A mother who tragically passed away alongside her infant during a home birth made a desperate plea while struggling through the delivery of her ‘beautiful’ daughter, recent reports reveal.
Jennifer Cahill, aged 34, was enthusiastic about the idea of a home birth after a challenging experience with her first child delivered in a hospital in 2021. Following the birth of her first child, Jennifer faced a postpartum hemorrhage resulting in a significant blood loss of over 800ml. She required a blood transfusion and was also a carrier of Strep B, leading to her baby contracting sepsis. Her time in the hospital with her son post-delivery was described as one of the most difficult periods of her life.
During an inquest, Jennifer’s husband, Rob Cahill, shared that the traumatic experience of her first birth left her apprehensive about delivering in a hospital. She felt overwhelmed and lacked adequate midwife support during her initial hospital birth.
After learning about her second pregnancy, Jennifer and Rob considered a home birth as an alternative. Jennifer sought advice from a dedicated Facebook group supporting mothers planning home births, eager to gather as much information as possible.
Opting for a home birth, Jennifer believed that having two midwives present would create a more supportive and peaceful environment, reducing stress for herself and her child. She envisioned a natural birth without medications or intimate examinations, preferring a dimly lit room and soft-spoken midwives.
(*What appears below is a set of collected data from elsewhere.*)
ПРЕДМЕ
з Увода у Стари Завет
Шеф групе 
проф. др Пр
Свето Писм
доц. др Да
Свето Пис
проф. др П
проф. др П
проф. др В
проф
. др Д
The planned home birth commenced in the early hours of June 3, 2024, at the couple’s home in Prestwich, Greater Manchester. However, after eight hours of labor, Jennifer expressed her determination amidst exhaustion, shouting her commitment to the process.
Despite the challenges, baby Agnes Lily was eventually born around 6:50 am. Sadly, both mother and baby began to deteriorate rapidly. Agnes was born in distress without breathing, covered in meconium with the umbilical cord wrapped around her neck. The overwhelmed midwife had never performed a baby resuscitation before, leading to an urgent transfer to the hospital.
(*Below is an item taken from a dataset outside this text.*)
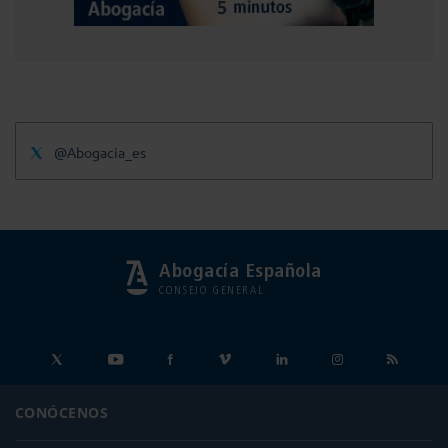
@Abogacia_es
Abogacía Española
CONSEJO GENERAL
CONÓCENOS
Tragically, Jennifer passed away the following day due to severe hemorrhaging, similar to her previous experience. Just three days later, baby Agnes also succumbed, losing her battle against hypoxia.
Jennifer, due to her past complications, had received care recommendations from a consultant at NHS North Manchester General Hospital. The strategy advised a hospital birth with active management to minimize hemorrhage risks during delivery.
During the inquest, it was revealed that Jennifer’s high-risk status warranted a referral to a senior midwife. Despite discussions about the risks, Jennifer remained committed to her home birth plan, with her decision not explicitly contradicted by medical advice.
Rob expressed that had they been alerted to the ‘out of guidance’ and ‘against advice’ warnings earlier, they might have reconsidered their home birth decision.